Revision comparison data
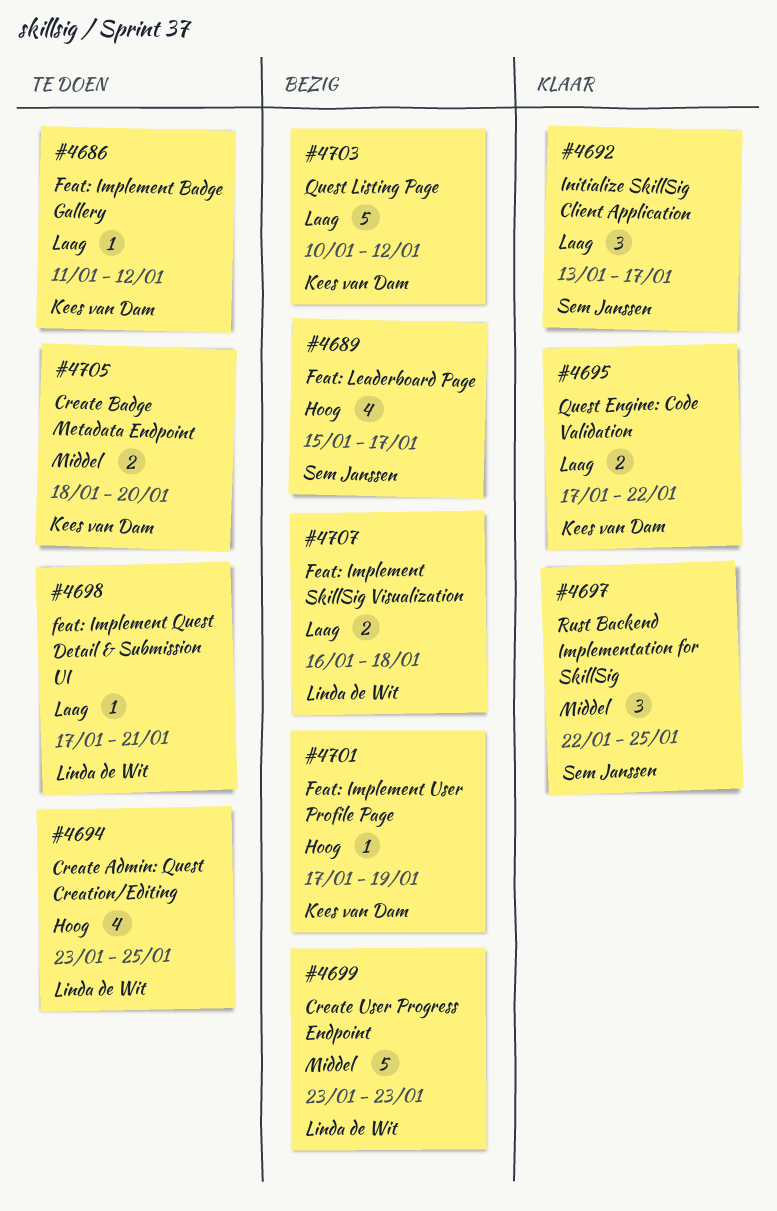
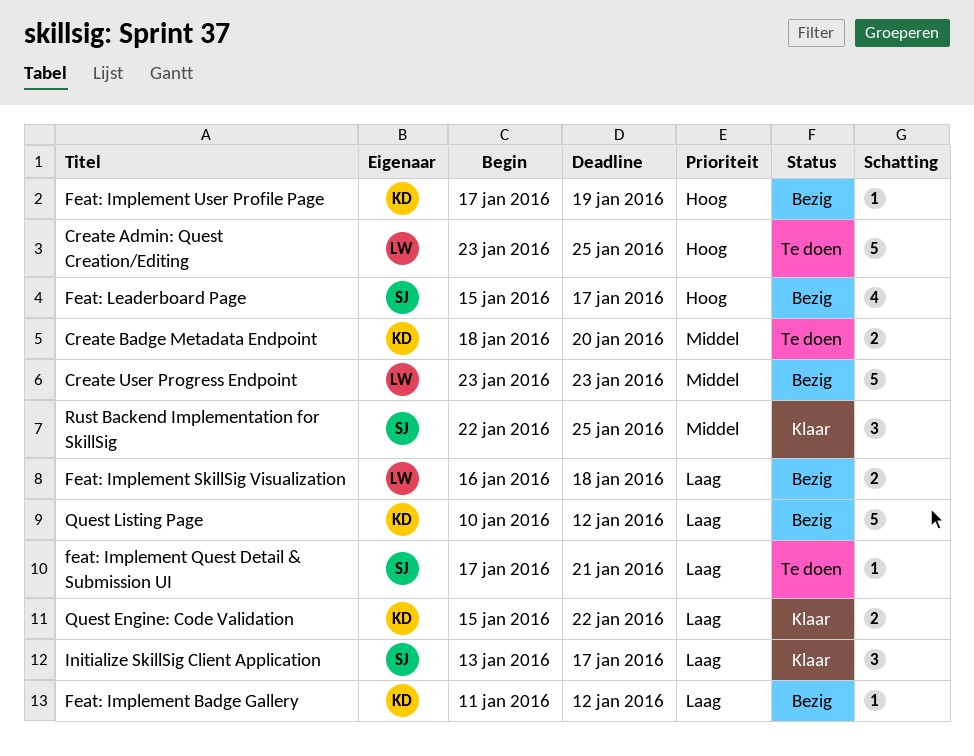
Create Admin: Quest Creation/Editing, estimate: 4 -> 5
Feat: Implement Badge Gallery, status: Te doen -> Bezig
feat: Implement Quest Detail & Submission UI, owner: Linda de Wit -> Sem Janssen
Quest Engine: Code Validation, start: Jan 17 -> Jan 15

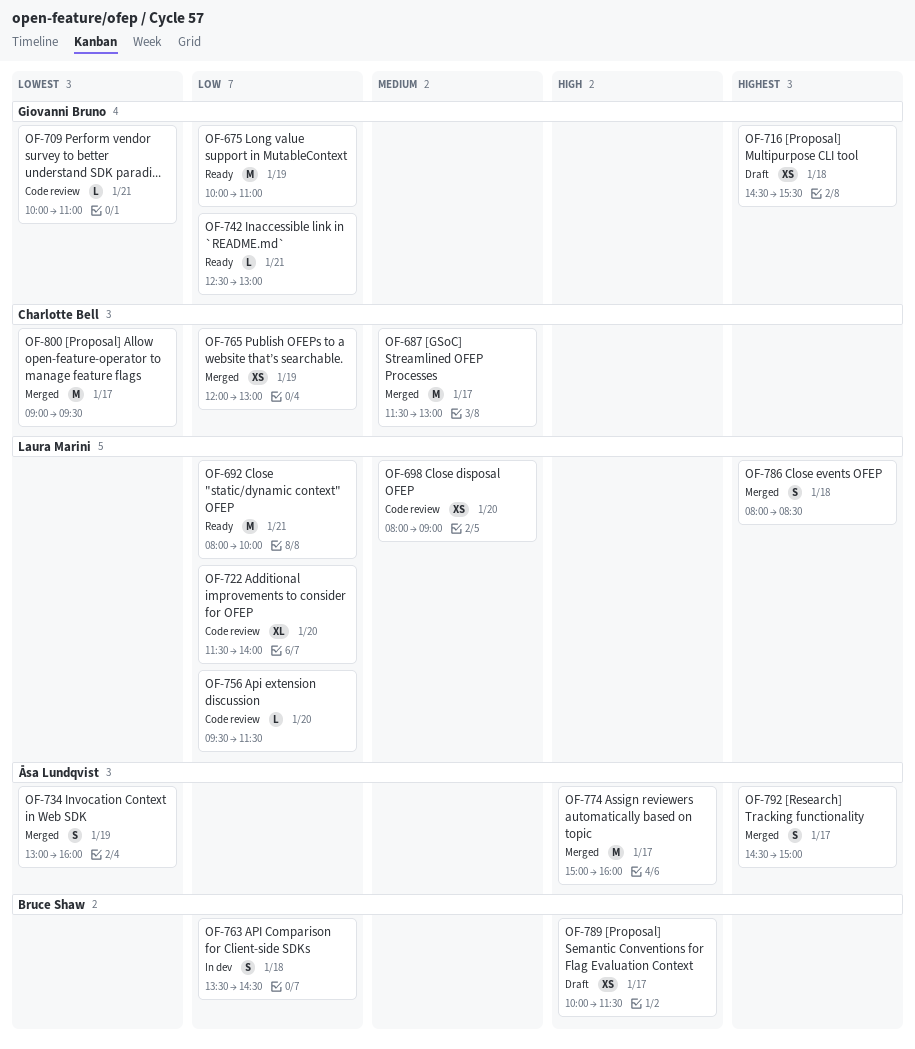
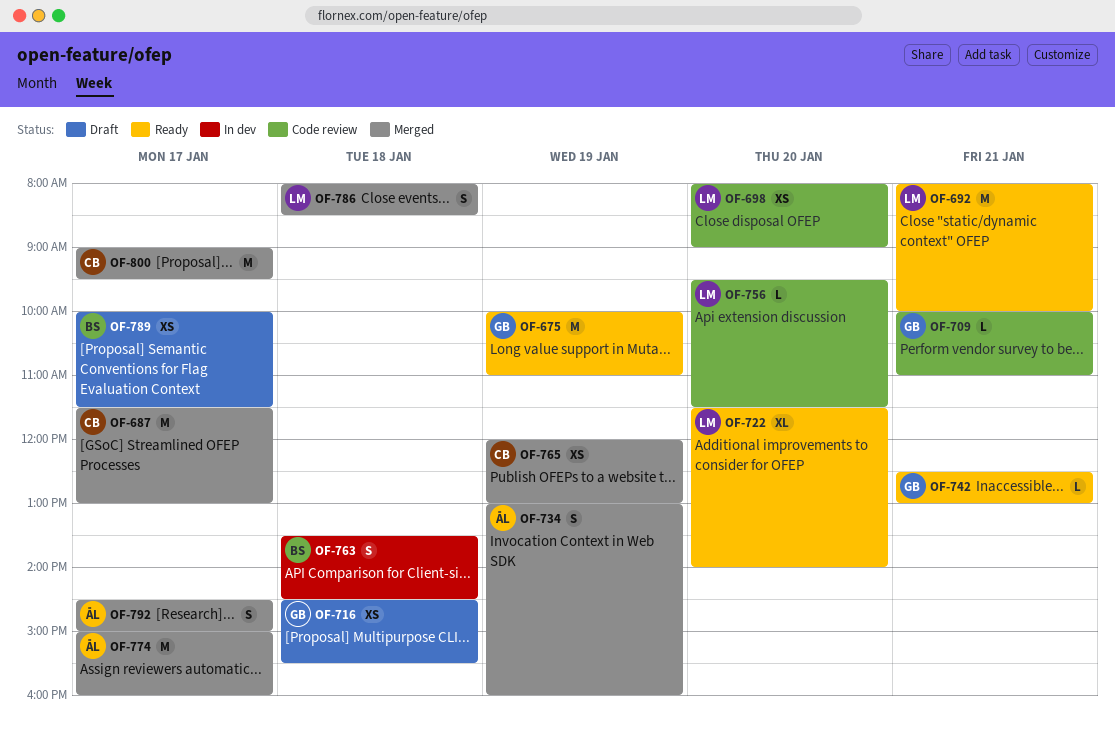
OF-722, status: Code review -> Ready

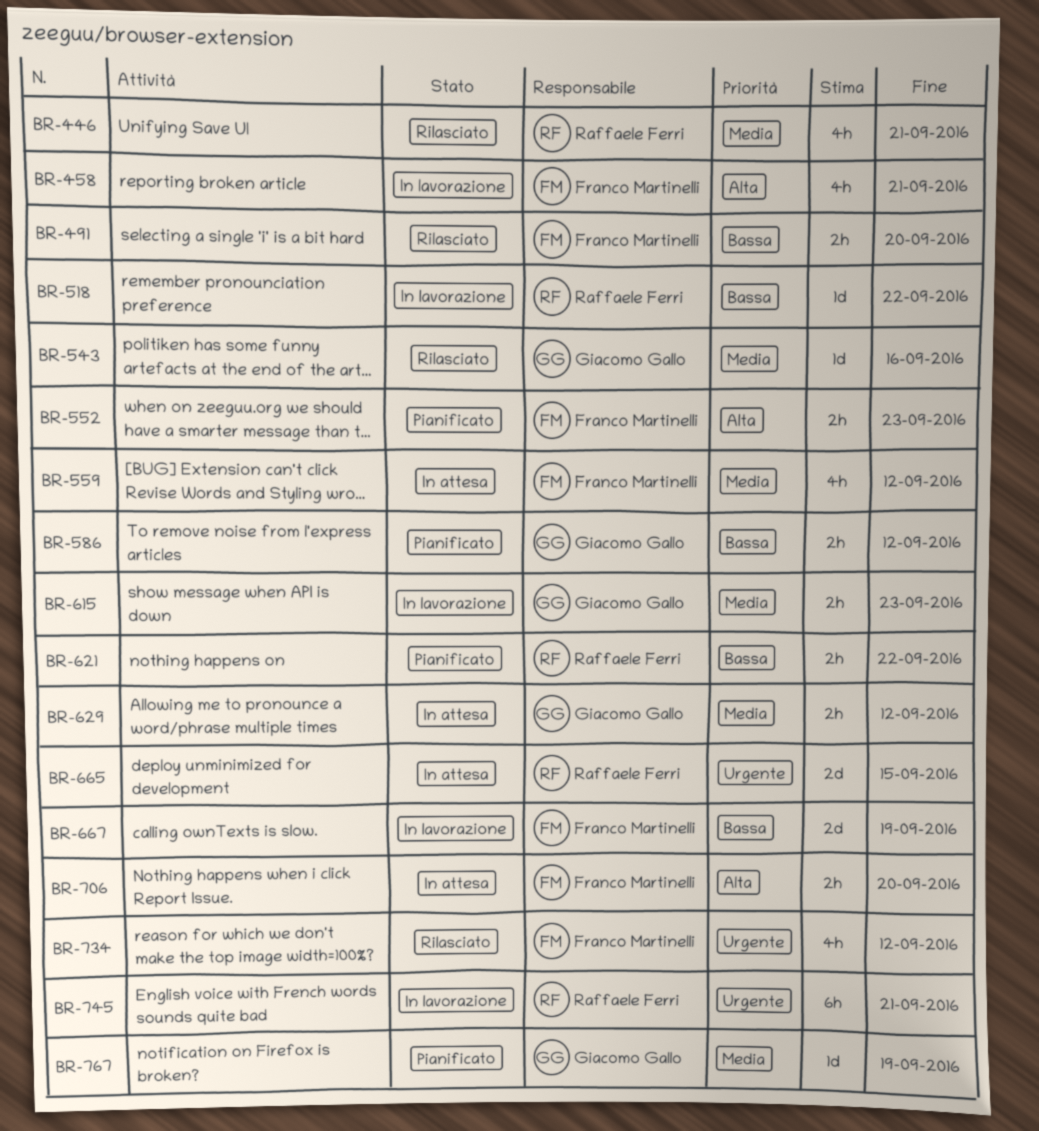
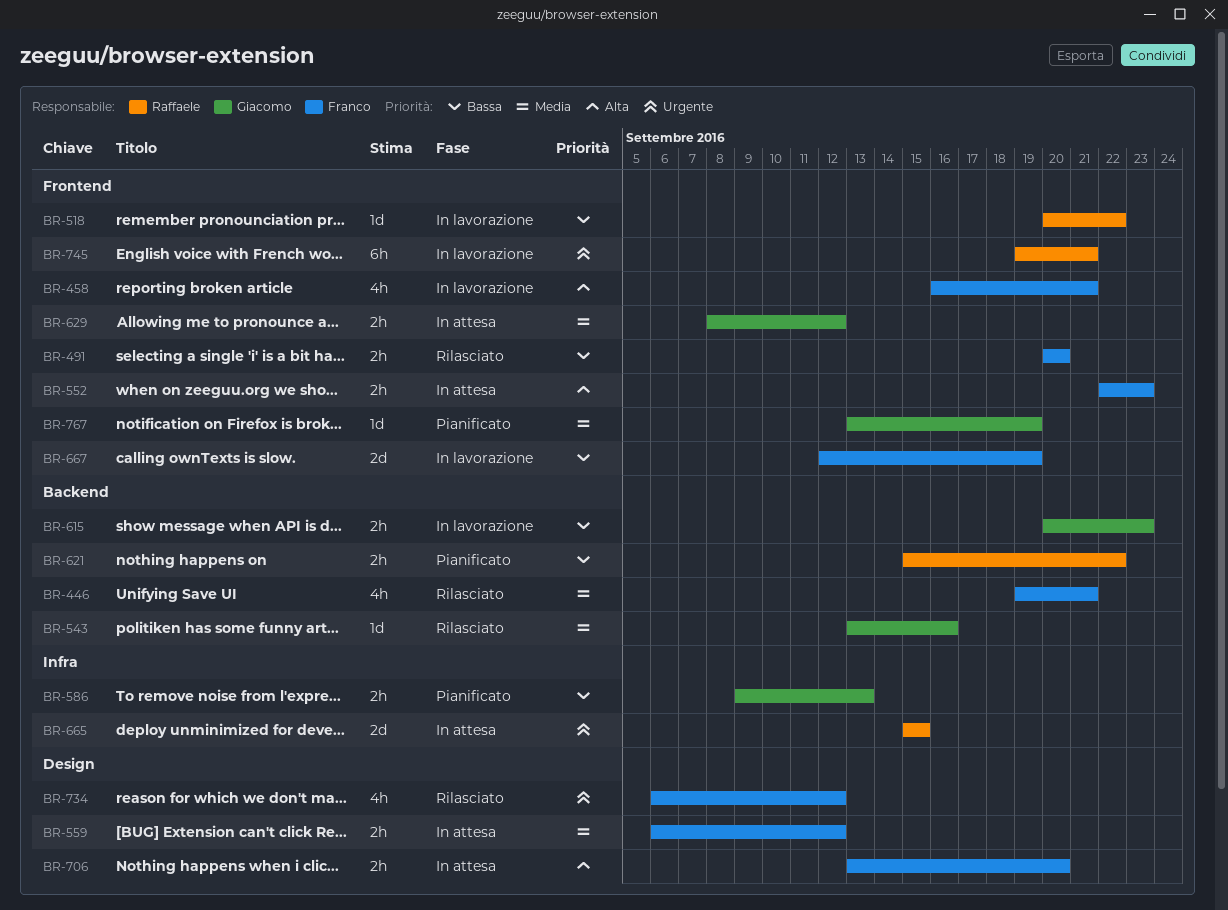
BR-446, owner: Raffaele Ferri -> Franco Martinelli
BR-552, status: Pianificato -> In attesa
BR-559, estimate: 4h -> 2h
BR-586, due: Sep 12 -> Sep 13
BR-615, priority: Media -> Bassa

[ABOUT THIS TASK] Give the data again exactly as it stands, apart from the pictures.

[YOUR RESPONSE]
Create Admin: Quest Creation/Editing, estimate: 4 -> 5
Feat: Implement Badge Gallery, status: Te doen -> Bezig
feat: Implement Quest Detail & Submission UI, owner: Linda de Wit -> Sem Janssen
Quest Engine: Code Validation, start: Jan 17 -> Jan 15

OF-722, status: Code review -> Ready

BR-446, owner: Raffaele Ferri -> Franco Martinelli
BR-552, status: Pianificato -> In attesa
BR-559, estimate: 4h -> 2h
BR-586, due: Sep 12 -> Sep 13
BR-615, priority: Media -> Bassa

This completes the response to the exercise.